• PROBLEM STATEMENT: This exercise asks for a copy of each line in the records below with the word "wrist" in it.

-*-*-

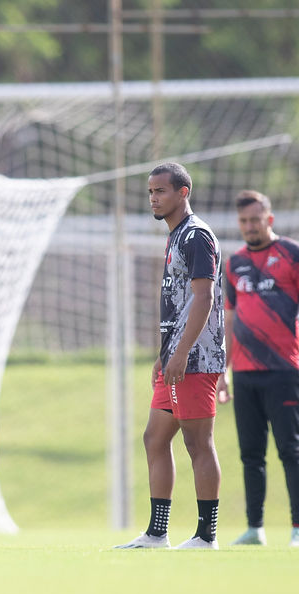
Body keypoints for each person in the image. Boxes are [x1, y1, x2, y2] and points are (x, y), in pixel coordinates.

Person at [116, 162, 225, 550]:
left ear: (183, 192)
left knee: (198, 444)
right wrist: (165, 354)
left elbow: (204, 297)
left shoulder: (196, 235)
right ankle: (157, 533)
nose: (153, 198)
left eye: (160, 191)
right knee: (154, 438)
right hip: (175, 360)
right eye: (150, 192)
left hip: (194, 362)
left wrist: (181, 353)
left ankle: (206, 536)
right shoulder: (176, 235)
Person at [217, 190, 299, 548]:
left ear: (269, 219)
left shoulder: (294, 254)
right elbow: (230, 320)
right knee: (250, 454)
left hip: (284, 372)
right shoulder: (234, 263)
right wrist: (224, 370)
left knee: (290, 450)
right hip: (245, 375)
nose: (249, 227)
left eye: (254, 220)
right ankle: (255, 528)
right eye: (243, 221)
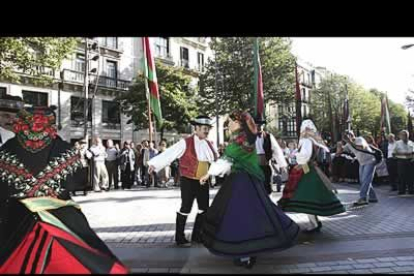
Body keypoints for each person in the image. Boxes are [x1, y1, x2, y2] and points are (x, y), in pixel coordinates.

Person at [0, 106, 128, 273]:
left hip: (15, 223)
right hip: (62, 222)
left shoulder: (5, 151)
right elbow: (78, 182)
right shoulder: (65, 150)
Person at [199, 111, 299, 269]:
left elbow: (227, 160)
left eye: (231, 122)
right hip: (247, 180)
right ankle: (249, 252)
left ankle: (245, 254)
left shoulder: (241, 140)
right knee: (255, 213)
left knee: (242, 215)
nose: (228, 125)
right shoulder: (244, 137)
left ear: (240, 124)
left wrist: (209, 173)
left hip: (242, 182)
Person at [148, 115, 218, 247]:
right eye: (204, 128)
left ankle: (198, 235)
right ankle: (179, 238)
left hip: (203, 181)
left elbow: (215, 160)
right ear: (196, 128)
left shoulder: (209, 144)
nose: (207, 131)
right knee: (186, 207)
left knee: (204, 209)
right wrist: (155, 164)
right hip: (188, 180)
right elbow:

-*-*-

• SOLUTION FOR THIS PROBLEM:
right wrist: (165, 354)
left wrist: (181, 353)
right wrist: (224, 370)
left wrist: (209, 173)
right wrist: (155, 164)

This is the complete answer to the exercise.